▶ [Stored records]:
⁂

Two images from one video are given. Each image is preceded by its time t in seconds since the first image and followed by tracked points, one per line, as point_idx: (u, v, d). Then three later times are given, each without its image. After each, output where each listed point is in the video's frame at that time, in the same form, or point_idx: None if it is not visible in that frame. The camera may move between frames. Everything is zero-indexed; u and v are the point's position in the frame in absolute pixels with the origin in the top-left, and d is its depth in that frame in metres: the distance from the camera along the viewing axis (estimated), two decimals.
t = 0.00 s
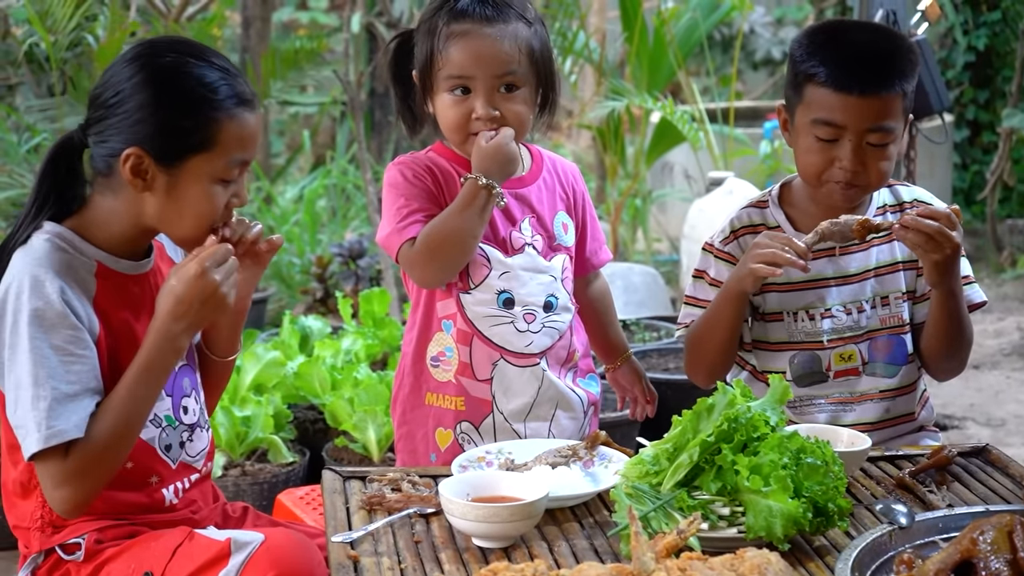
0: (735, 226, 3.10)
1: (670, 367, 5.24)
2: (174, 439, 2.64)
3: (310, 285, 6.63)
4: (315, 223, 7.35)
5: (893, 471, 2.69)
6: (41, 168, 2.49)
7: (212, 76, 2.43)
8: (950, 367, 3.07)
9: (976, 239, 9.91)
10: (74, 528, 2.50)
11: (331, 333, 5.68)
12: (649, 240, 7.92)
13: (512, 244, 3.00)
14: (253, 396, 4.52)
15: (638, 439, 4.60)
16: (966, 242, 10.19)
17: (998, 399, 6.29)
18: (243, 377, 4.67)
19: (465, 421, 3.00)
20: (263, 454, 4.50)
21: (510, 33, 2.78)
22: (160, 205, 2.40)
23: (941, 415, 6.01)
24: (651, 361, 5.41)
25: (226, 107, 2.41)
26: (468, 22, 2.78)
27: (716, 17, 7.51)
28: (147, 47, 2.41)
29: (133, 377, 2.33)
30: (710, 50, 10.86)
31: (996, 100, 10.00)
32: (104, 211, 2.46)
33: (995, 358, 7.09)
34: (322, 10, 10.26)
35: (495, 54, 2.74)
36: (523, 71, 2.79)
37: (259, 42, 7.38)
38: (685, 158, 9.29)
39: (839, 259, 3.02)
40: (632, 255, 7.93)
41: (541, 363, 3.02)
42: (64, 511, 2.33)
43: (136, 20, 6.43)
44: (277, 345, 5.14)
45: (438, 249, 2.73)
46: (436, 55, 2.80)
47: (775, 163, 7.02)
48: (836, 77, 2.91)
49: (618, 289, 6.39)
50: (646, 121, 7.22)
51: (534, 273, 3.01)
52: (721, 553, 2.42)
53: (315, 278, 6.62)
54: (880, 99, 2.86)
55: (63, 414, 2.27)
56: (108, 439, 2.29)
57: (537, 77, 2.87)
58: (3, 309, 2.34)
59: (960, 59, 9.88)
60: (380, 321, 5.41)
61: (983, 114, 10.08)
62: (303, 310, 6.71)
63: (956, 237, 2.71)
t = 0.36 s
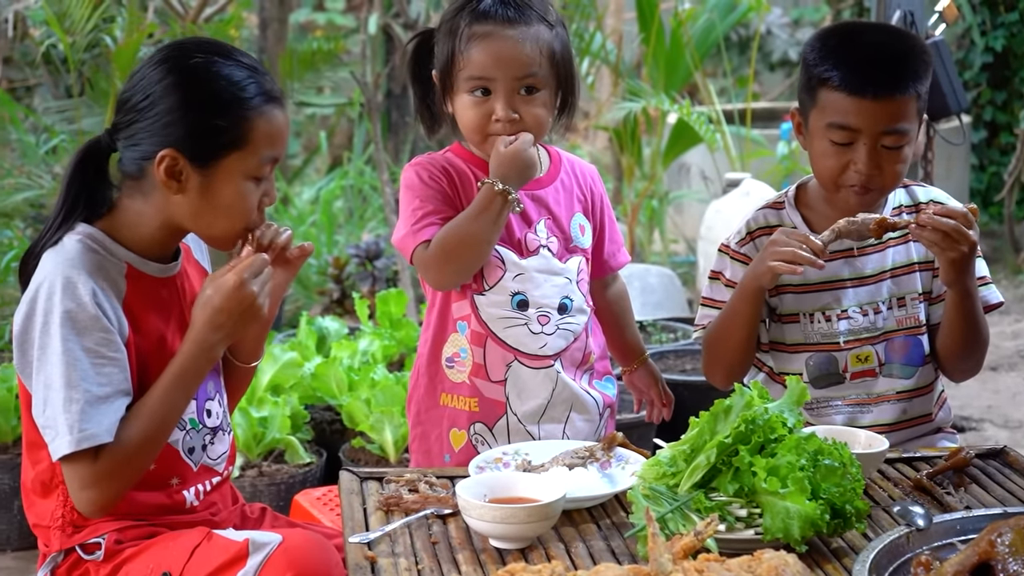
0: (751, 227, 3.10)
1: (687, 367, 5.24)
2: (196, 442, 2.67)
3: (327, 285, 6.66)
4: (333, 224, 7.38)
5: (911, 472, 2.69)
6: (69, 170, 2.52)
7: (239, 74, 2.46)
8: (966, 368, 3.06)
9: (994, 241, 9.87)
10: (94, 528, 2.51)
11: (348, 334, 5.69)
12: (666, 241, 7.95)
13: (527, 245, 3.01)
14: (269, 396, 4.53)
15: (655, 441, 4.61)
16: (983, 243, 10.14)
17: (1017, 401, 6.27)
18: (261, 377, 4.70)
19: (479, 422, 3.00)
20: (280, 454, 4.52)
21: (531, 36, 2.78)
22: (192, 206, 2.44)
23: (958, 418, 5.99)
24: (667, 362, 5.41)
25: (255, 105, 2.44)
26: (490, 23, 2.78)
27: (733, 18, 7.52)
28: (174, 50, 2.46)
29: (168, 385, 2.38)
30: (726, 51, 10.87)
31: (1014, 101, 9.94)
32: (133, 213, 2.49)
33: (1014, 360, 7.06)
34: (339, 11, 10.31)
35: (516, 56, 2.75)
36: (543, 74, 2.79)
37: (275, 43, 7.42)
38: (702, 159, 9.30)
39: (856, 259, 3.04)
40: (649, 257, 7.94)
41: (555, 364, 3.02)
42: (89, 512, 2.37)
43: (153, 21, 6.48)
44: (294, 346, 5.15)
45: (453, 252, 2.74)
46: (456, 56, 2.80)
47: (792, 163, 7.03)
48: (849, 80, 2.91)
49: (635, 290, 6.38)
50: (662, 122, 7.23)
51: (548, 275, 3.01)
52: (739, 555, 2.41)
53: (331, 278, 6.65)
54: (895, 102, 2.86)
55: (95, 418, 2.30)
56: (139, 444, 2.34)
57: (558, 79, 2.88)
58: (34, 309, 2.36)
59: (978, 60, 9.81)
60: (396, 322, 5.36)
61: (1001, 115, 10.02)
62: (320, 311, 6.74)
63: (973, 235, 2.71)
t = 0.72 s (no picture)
0: (766, 228, 3.10)
1: (702, 368, 5.26)
2: (213, 443, 2.68)
3: (342, 286, 6.70)
4: (350, 226, 7.43)
5: (927, 474, 2.69)
6: (88, 170, 2.54)
7: (261, 86, 2.47)
8: (982, 367, 3.05)
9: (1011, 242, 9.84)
10: (111, 528, 2.52)
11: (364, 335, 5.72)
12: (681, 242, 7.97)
13: (540, 246, 3.01)
14: (285, 397, 4.56)
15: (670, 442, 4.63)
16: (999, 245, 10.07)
17: None
18: (277, 378, 4.74)
19: (493, 423, 3.01)
20: (295, 455, 4.55)
21: (549, 35, 2.79)
22: (211, 213, 2.46)
23: (974, 419, 5.97)
24: (683, 363, 5.42)
25: (278, 119, 2.46)
26: (508, 22, 2.78)
27: (749, 18, 7.53)
28: (199, 56, 2.46)
29: (184, 388, 2.38)
30: (742, 52, 10.87)
31: None
32: (151, 214, 2.51)
33: None
34: (355, 12, 10.36)
35: (532, 55, 2.75)
36: (560, 73, 2.79)
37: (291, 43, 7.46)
38: (717, 160, 9.32)
39: (872, 260, 3.04)
40: (664, 258, 7.95)
41: (569, 365, 3.03)
42: (105, 513, 2.38)
43: (171, 22, 6.52)
44: (310, 347, 5.17)
45: (464, 255, 2.75)
46: (474, 56, 2.81)
47: (808, 164, 7.05)
48: (863, 80, 2.91)
49: (649, 292, 6.40)
50: (678, 123, 7.25)
51: (562, 276, 3.02)
52: (755, 556, 2.40)
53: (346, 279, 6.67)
54: (910, 102, 2.85)
55: (112, 420, 2.31)
56: (154, 446, 2.34)
57: (574, 79, 2.88)
58: (53, 309, 2.38)
59: (994, 61, 9.74)
60: (411, 323, 5.42)
61: (1018, 116, 9.91)
62: (335, 312, 6.78)
63: (987, 237, 2.69)
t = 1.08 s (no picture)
0: (780, 231, 3.11)
1: (715, 371, 5.27)
2: (227, 445, 2.70)
3: (356, 288, 6.74)
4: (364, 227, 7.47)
5: (941, 478, 2.69)
6: (106, 169, 2.56)
7: (278, 89, 2.48)
8: (994, 372, 3.06)
9: None
10: (126, 529, 2.53)
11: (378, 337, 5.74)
12: (695, 244, 7.99)
13: (554, 248, 3.02)
14: (299, 399, 4.58)
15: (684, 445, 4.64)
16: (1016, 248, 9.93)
17: None
18: (292, 379, 4.76)
19: (508, 424, 3.02)
20: (309, 456, 4.57)
21: (564, 37, 2.79)
22: (219, 215, 2.46)
23: (989, 422, 5.94)
24: (698, 366, 5.43)
25: (292, 122, 2.46)
26: (522, 24, 2.79)
27: (764, 21, 7.53)
28: (218, 57, 2.48)
29: (205, 396, 2.40)
30: (756, 54, 10.87)
31: None
32: (166, 215, 2.52)
33: None
34: (369, 14, 10.40)
35: (546, 56, 2.75)
36: (574, 75, 2.80)
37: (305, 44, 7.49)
38: (732, 162, 9.34)
39: (885, 263, 3.04)
40: (679, 260, 7.97)
41: (584, 367, 3.03)
42: (114, 514, 2.39)
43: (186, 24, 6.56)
44: (324, 349, 5.19)
45: (477, 260, 2.78)
46: (488, 57, 2.81)
47: (823, 167, 7.06)
48: (874, 78, 2.91)
49: (664, 294, 6.43)
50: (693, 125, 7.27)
51: (575, 278, 3.02)
52: (768, 559, 2.37)
53: (360, 280, 6.70)
54: (923, 99, 2.85)
55: (125, 422, 2.32)
56: (167, 452, 2.36)
57: (588, 82, 2.89)
58: (68, 311, 2.38)
59: (1010, 64, 9.53)
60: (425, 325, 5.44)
61: None
62: (349, 314, 6.81)
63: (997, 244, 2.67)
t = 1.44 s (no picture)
0: (796, 228, 3.12)
1: (728, 373, 5.28)
2: (245, 445, 2.72)
3: (369, 289, 6.77)
4: (377, 229, 7.49)
5: (954, 480, 2.68)
6: (122, 168, 2.59)
7: (290, 89, 2.49)
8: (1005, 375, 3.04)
9: None
10: (139, 530, 2.54)
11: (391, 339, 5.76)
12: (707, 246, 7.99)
13: (563, 249, 3.02)
14: (312, 400, 4.60)
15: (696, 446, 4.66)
16: None
17: None
18: (305, 380, 4.79)
19: (523, 426, 3.03)
20: (322, 457, 4.59)
21: (583, 61, 2.80)
22: (224, 208, 2.46)
23: (1001, 423, 5.93)
24: (711, 367, 5.49)
25: (302, 123, 2.46)
26: (542, 49, 2.81)
27: (777, 22, 7.54)
28: (233, 55, 2.50)
29: (231, 402, 2.43)
30: (769, 56, 10.87)
31: None
32: (177, 215, 2.53)
33: None
34: (382, 15, 10.43)
35: (567, 83, 2.77)
36: (592, 99, 2.81)
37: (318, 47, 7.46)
38: (744, 164, 9.35)
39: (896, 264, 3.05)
40: (692, 261, 7.97)
41: (597, 367, 3.03)
42: (133, 516, 2.40)
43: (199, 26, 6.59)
44: (336, 351, 5.21)
45: (474, 276, 2.88)
46: (507, 78, 2.82)
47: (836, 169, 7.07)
48: (881, 74, 2.91)
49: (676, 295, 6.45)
50: (706, 126, 7.28)
51: (585, 278, 3.03)
52: (781, 560, 2.38)
53: (373, 282, 6.72)
54: (927, 95, 2.86)
55: (145, 425, 2.34)
56: (189, 455, 2.38)
57: (605, 98, 2.90)
58: (86, 313, 2.39)
59: None
60: (438, 326, 5.46)
61: None
62: (362, 315, 6.83)
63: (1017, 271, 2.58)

⁂

▶ [Work order]: After locating the line holding "7: (212, 76, 2.43)" above, output exactly that line and every line after it through the line holding "19: (465, 421, 3.00)". Include nothing else.

▶ [Response to this exercise]:
7: (212, 76, 2.43)
8: (950, 367, 3.07)
9: (976, 239, 9.91)
10: (74, 528, 2.50)
11: (331, 333, 5.68)
12: (649, 240, 7.92)
13: (512, 244, 3.00)
14: (253, 396, 4.52)
15: (638, 439, 4.60)
16: (966, 242, 10.19)
17: (998, 399, 6.29)
18: (243, 377, 4.67)
19: (465, 421, 3.00)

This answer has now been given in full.